Les ruelles du Vieil Annonay réservent bien des surprises aux promeneurs curieux. Il suffit de garder toujours les yeux et le cœur grand ouverts.
Devant une vieille porte une femme est assise. Dans cette étroite ruelle coincée entre de sombres murs, un rayon de soleil est venu l’éclairer. Elle épluche des châtaignes. Une petite fille, assise sur une marche de l’escalier de pierre, berce doucement un chaton en fredonnant une chanson.
« S’il te plait, raconte-lui une histoire pour qu’il s’endorme » demande l’enfant.
La femme sourit alors qu’une légende lui revient en mémoire. Elle la tient toute entière au bout de ses doigts agiles, lisses et brillants mais si difficiles à décortiquer… L’enfant voit l’ombre d’un homme qui se penche sur sa mère. Dans la ruelle, le temps semble s’être arrêté :
En ce temps-là, les pentes ardéchoises étaient aussi nues que la main. Les eaux du ciel y roulaient à plaisir et les lavaient mieux que n’auraient su le faire les chercheurs d’or. C’est ainsi que la bonne terre s’en allait et que seuls les rochers restaient. Les Ardéchois gémissaient.
« Regardez-nous » disaient-ils, suant et soufflant courbés sous la hotte. « Nous remontons notre sol sur notre dos comme on porte sa misère. Nous bâtissons des murs... et des murs pour le garder chez nous. Et pourtant les vertèbres de notre pays pointent de partout que c’en est grand pitié ! » Et c’était bien vrai ma foi !
Le cœur affligé des Ardéchois s’éleva tant et tant que le Père Céleste tint conseil dans sa grande mansuétude. Tous avis entendus, la décision fut prise :
« Qu’on leur donne un arbre » dit ce dernier.
Et le châtaignier sortit de terre. Il prit racine partout. Dans la moindre saignée du rocher, il se cramponnait ; dans les combes et les vals, il se multipliait.
Les Ardéchois étaient aux anges. Ils prirent ses feuilles et en firent la litière et la nourriture de leur troupeau, le fumier de leur jardinet et l’ombre de leurs assemblées. De son bois, ils firent la charpente de leur maison, la poutre maîtresse de leur cheminée et la canne de leur berger. Restait le fruit : il était sucré et nourrissant mais, comme tous les fruits des arbres trop vite faits, il était nu sur la branche comme la cerise, la prune ou le raisin. C’était un fruit agréable mais sans esprit.
Les Ardéchois n’osaient pas se plaindre à haute voix ; ils ne voulaient pas discuter un don du ciel mais ils n’en pensaient pas moins. Le grand Pater qui entend tout, et surtout ce qui n’est pas dit, s’irrita d’abord puis il décida de déléguer au pays ardéchois un de ses spécialistes de l’arboriculture.
« Qu’ils fassent donc leurs châtaignes comme ils les veulent en trois coups, pas un de plus. »
C’est ainsi que Noune, le plus éveillé des Ardéchois, rencontra un jour, par hasard, le délégué providentiel au coin d’un bois.
« Alors, Noune » dit l’envoyé « qu’est-ce qui ne va point ? »

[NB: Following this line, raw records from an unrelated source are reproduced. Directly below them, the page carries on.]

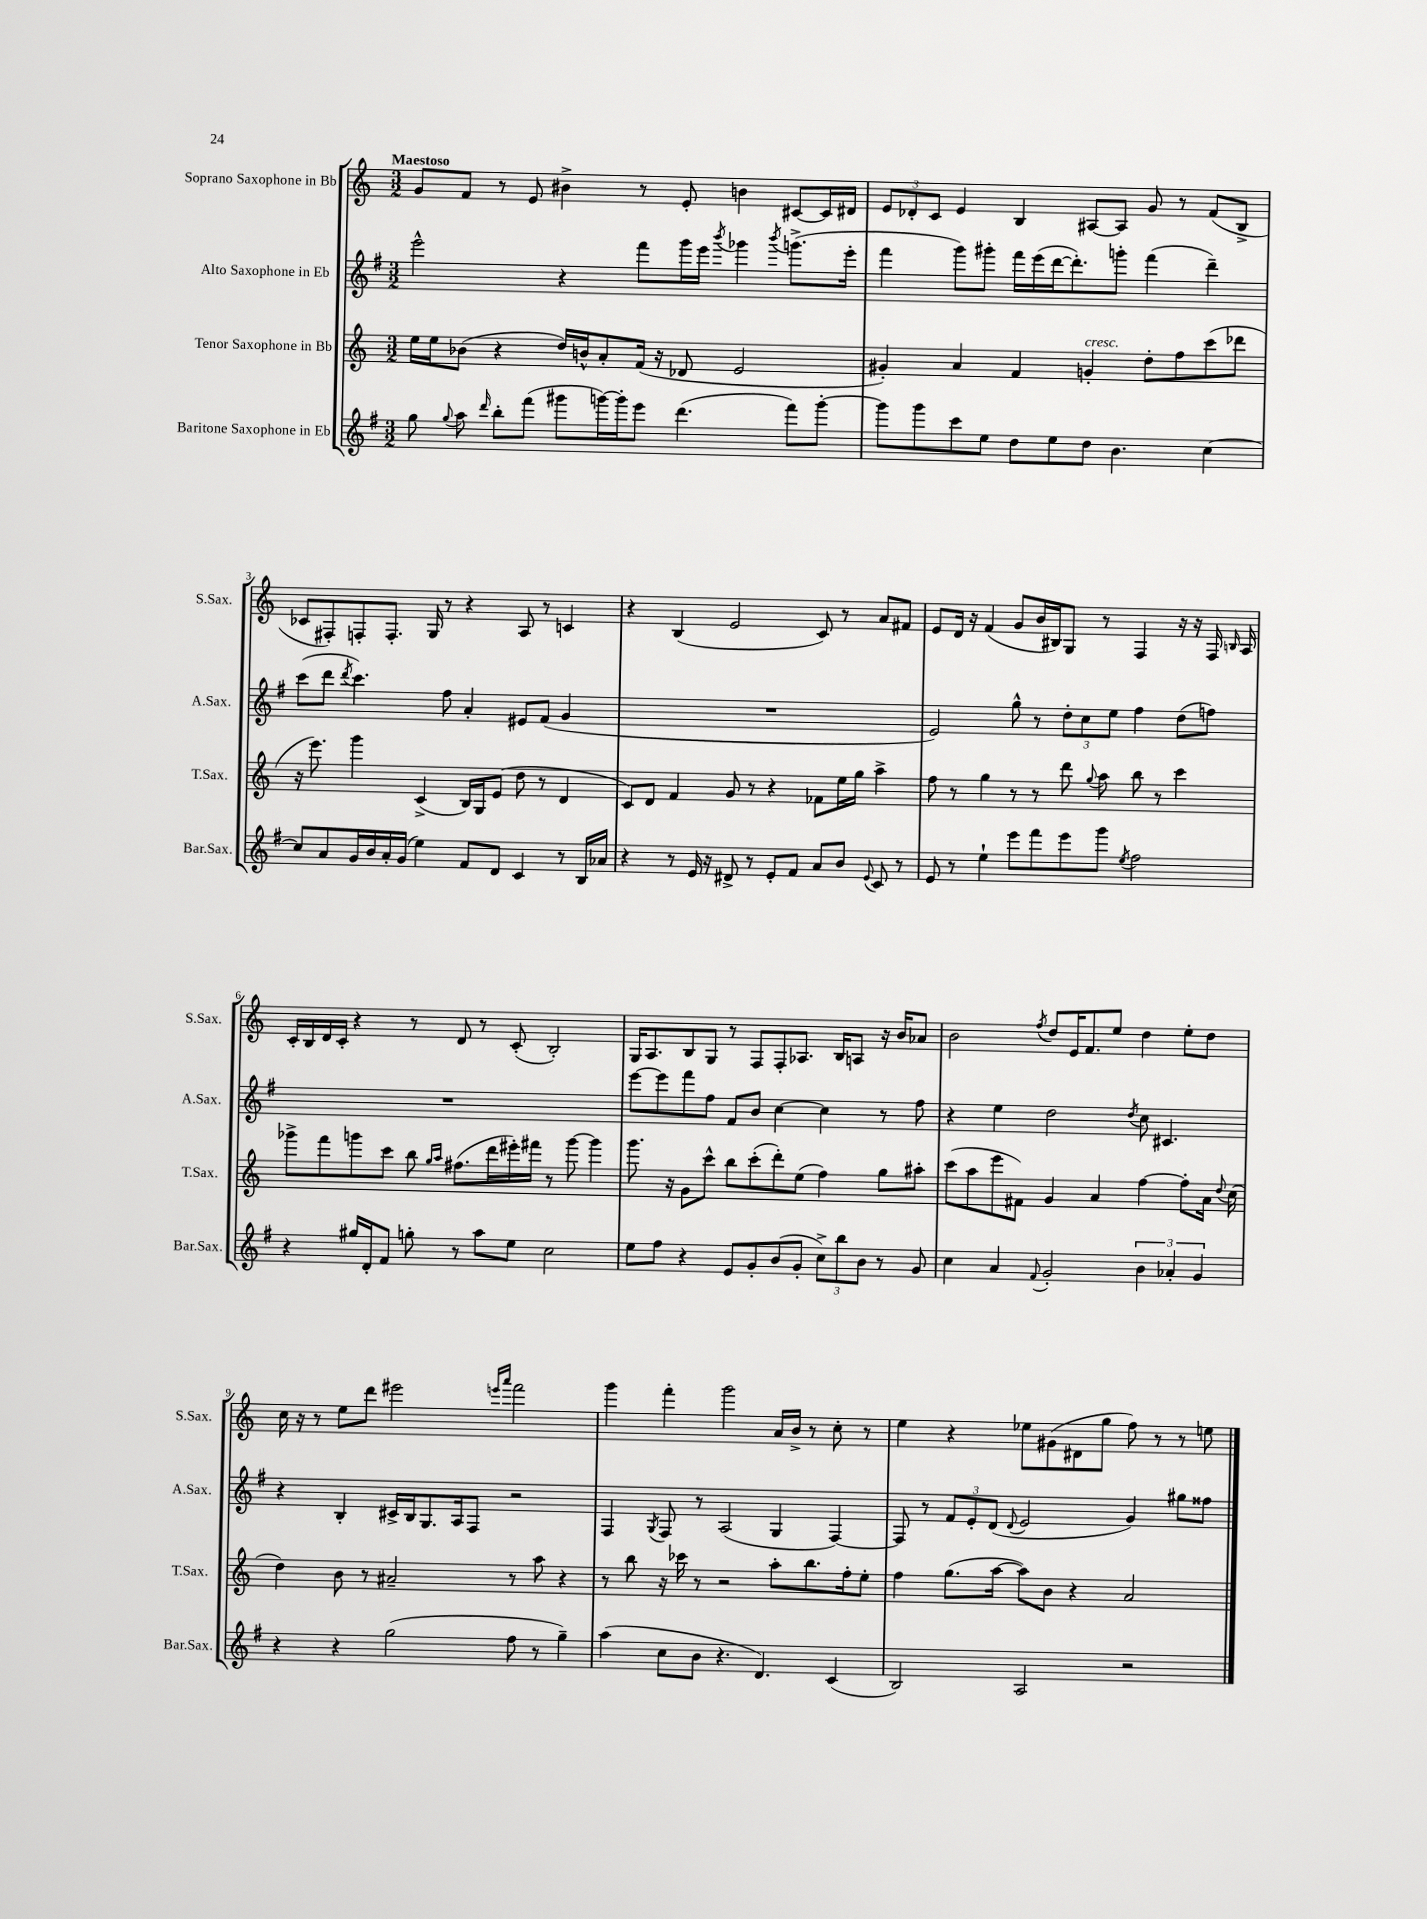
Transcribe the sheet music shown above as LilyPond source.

<<
\new StaffGroup <<
\new Staff = "s0" \with { instrumentName = "Soprano Saxophone in Bb" shortInstrumentName = "S.Sax." } {
    \clef treble \key c \major \numericTimeSignature \time 3/2 \tempo "Maestoso"
    \autoBeamOff g'8[ f'8] r8 e'8 bis'4-> r8 e'8-. b'4 cis'8[~ cis'16 dis'16] |
    \tuplet 3/2 { e'8[ des'8-. c'8] } e'4 b4 ais8[~ ais8] g'8 r8 f'8[( b8]-> |
    ces'8[ fis8-.) f8-. f8.]-. g16 r8 r4 a8 r8 c'4 |
    r4 b4( e'2 c'8) r8 a'8[ fis'8] |
    e'8[ d'16] r16 f'4( g'8[ b'16 bis16) g8] r8 f4 r16 r16 f16 \grace { b16 } a16 |
    c'16[-. b16 d'16 c'16]-. r4 r8 d'8 r8 c'8-.( b2-.) |
    g16[ a8. b8 g8] r8 f8[ f8-. aes8.] b16[ a8] r16 b'16[ aes'8] |
    b'2 \acciaccatura { f''8 } d''8[ e'16 f'8. e''8] d''4 e''8[-. d''8] |
    c''16 r16 r8 e''8[ d'''8] eis'''2 \grace { e'''16[ a'''16] } f'''2 |
    g'''4 f'''4-. g'''2 a'16[ b'16]-> r8 c''8-. r8 |
    e''4 r4 ees''8[ gis'8( dis'8 g''8] f''8) r8 r8 e''8 \bar "|." |
}
\new Staff = "s1" \with { instrumentName = "Alto Saxophone in Eb" shortInstrumentName = "A.Sax." } {
    \clef treble \key g \major \numericTimeSignature \time 3/2
    \autoBeamOff e'''2-^ r4 fis'''8[ g'''16 e'''16] \acciaccatura { b'''8 } ges'''4 \acciaccatura { b'''8 } g'''8.[->( e'''16]-. |
    fis'''4 g'''8[) gis'''8]-. fis'''16[ e'''16( d'''16~ d'''8.-.) g'''8]-. fis'''4( d'''4--) |
    c'''8[( d'''8] \acciaccatura { d'''8 } c'''4.) fis''8 a'4-. eis'8[ fis'8]( g'4 |
    R1. |
    e'2) g''8-^ r8 \tuplet 3/2 { d''8[-. c''8 e''8] } fis''4 d''8[( f''8]) |
    R1. |
    e'''8[~ e'''8 fis'''8 fis''8] fis'8[ b'8] c''4~ c''4 r8 fis''8 |
    r4 e''4 d''2 \acciaccatura { d''8 } c''8 cis'4. |
    r4 b4-. cis'16[-> b16 g8. a16 fis8] r2 |
    fis4 \acciaccatura { g8 } fis8 r8 a2( g4 fis4~) |
    fis8 r8 \tuplet 3/2 { fis'8[ e'8-. d'8]( } \appoggiatura { d'8 } e'2 g'4) gis''8[ fisis''8] \bar "|." |
}
\new Staff = "s2" \with { instrumentName = "Tenor Saxophone in Bb" shortInstrumentName = "T.Sax." } {
    \clef treble \key c \major \numericTimeSignature \time 3/2
    \autoBeamOff e''16[ e''16 bes'8]( r4 d''16[) b'16-^ a'8-. f'16]( r16 des'8 e'2 |
    gis'4-.) a'4 f'4 g'4-.^\markup { \italic "cresc." } d''8[-. f''8 c'''8( des'''8] |
    r16 e'''8.) g'''4 c'4->( b16[) g16 e'8]( d''8 r8 d'4 |
    c'8[) d'8] f'4 g'8 r8 r4 fes'8[ e''16 g''16] a''4-> |
    f''8 r8 g''4 r8 r8 d'''8 \appoggiatura { g''8 } a''8 b''8 r8 c'''4 |
    ges'''8[-> f'''8 g'''8 c'''8] b''8 \grace { g''16[ a''16] } fis''8.[( d'''16 eis'''16-.) fis'''16] r8 g'''8~ g'''4 |
    g'''8. r16 g'8[ c'''8]-^ b''8[ c'''8-.( d'''8-.) e''8]( f''4) g''8[ ais''8]-. |
    c'''8[( a''8 e'''8 fis'8]) g'4 a'4 f''4~ f''8[-. a'16] \appoggiatura { d''8 } c''16( |
    d''4) b'8 r8 ais'2-- r8 a''8 r4 |
    r8 b''8 r16 ces'''16 r8 r2 a''8[-. b''8. f''16-. e''8]-. |
    f''4 g''8.[( a''16]~ a''8[) b'8] r4 a'2 \bar "|." |
}
\new Staff = "s3" \with { instrumentName = "Baritone Saxophone in Eb" shortInstrumentName = "Bar.Sax." } {
    \clef treble \key g \major \numericTimeSignature \time 3/2
    \autoBeamOff g''8 \appoggiatura { g''8 } a''8 \grace { d'''16 } b''8[-. fis'''8]( gis'''8[ g'''16~) g'''16-. e'''8] d'''4.( fis'''8[) g'''8]~-. |
    g'''8[ g'''8 c'''8 e''8] d''8[ e''8 d''8] b'4. c''4~ |
    c''8[ a'8 g'16 b'16 a'16-. g'16]( e''4) fis'8[ d'8] c'4 r8 b16[ aes'16] |
    r4 r8 e'16 r16 dis'8-> r8 e'8[-. fis'8] a'8[ b'8] \appoggiatura { e'8 } c'8 r8 |
    e'8 r8 e''4-! e'''8[ fis'''8 e'''8 g'''8] \acciaccatura { e''8 } fis''2 |
    r4 gis''16[ d'16-. fis'8] g''8-. r8 a''8[ e''8] c''2 |
    e''8[ fis''8] r4 e'8[ g'8-. b'8( g'8]-. \tuplet 3/2 { c''8[->) b''8 b'8] } r8 g'8 |
    c''4 a'4 \appoggiatura { fis'8 } g'2-. \tuplet 3/2 { b'4 aes'4-. g'4 } |
    r4 r4 g''2( fis''8 r8 g''4--) |
    a''4( c''8[ b'8] r4. d'4.) c'4( |
    b2) a2 r2 \bar "|." |
}
>>
>>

« Ma foi, mon bon Monsieur » articula Noune après avoir enlevé sa casquette d’un geste mesuré, « il faudrait peut-être que cette châtaigne soit comme notre cœur. »
Ainsi fut fait. Au lieu de pendre toutes dénudées au bout des branches, les châtaignes se cachèrent à partir de ce jour-là dans une bogue. Des piquants au-dehors, du velours au-dedans et des châtaignes serrées l’une contre l’autre, plates dans le dos, rondes par devant comme l’homme et la femme qui sont les deux moitiés d’une même chose !
Au second jour, Noune fut à nouveau consulté.
« Alors, Ardéchois, qu’a donc cette châtaigne qui ne va point ? »
« Ma foi, mon bon Monsieur » répondit-il après avoir enlevé sa casquette, « il faudrait bien qu’elle prenne son temps et.... qu’elle nous le donne. »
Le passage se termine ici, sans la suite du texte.